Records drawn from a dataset
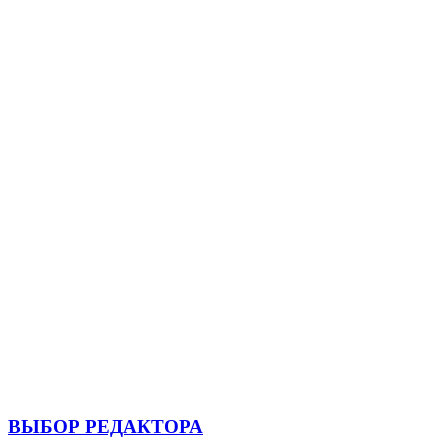
ВЫБОР РЕДАКТОРА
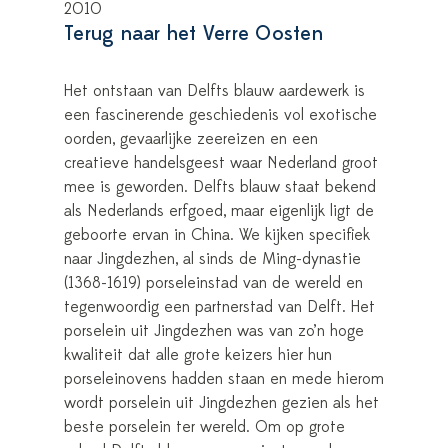
2010
Terug naar het Verre Oosten
Het ontstaan van Delfts blauw aardewerk is
een fascinerende geschiedenis vol exotische
oorden, gevaarlijke zeereizen en een
creatieve handelsgeest waar Nederland groot
mee is geworden. Delfts blauw staat bekend
als Nederlands erfgoed, maar eigenlijk ligt de
geboorte ervan in China. We kijken specifiek
naar Jingdezhen, al sinds de Ming-dynastie
(1368-1619) porseleinstad van de wereld en
tegenwoordig een partnerstad van Delft. Het
porselein uit Jingdezhen was van zo’n hoge
kwaliteit dat alle grote keizers hier hun
porseleinovens hadden staan en mede hierom
wordt porselein uit Jingdezhen gezien als het
beste porselein ter wereld. Om op grote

## WORK INSTRUCTIONS:
This calls for each record above to be set down exactly, with the images skipped.

## RESULT OF THE TASK:
ВЫБОР РЕДАКТОРА
2010
Terug naar het Verre Oosten
Het ontstaan van Delfts blauw aardewerk is
een fascinerende geschiedenis vol exotische
oorden, gevaarlijke zeereizen en een
creatieve handelsgeest waar Nederland groot
mee is geworden. Delfts blauw staat bekend
als Nederlands erfgoed, maar eigenlijk ligt de
geboorte ervan in China. We kijken specifiek
naar Jingdezhen, al sinds de Ming-dynastie
(1368-1619) porseleinstad van de wereld en
tegenwoordig een partnerstad van Delft. Het
porselein uit Jingdezhen was van zo’n hoge
kwaliteit dat alle grote keizers hier hun
porseleinovens hadden staan en mede hierom
wordt porselein uit Jingdezhen gezien als het
beste porselein ter wereld. Om op grote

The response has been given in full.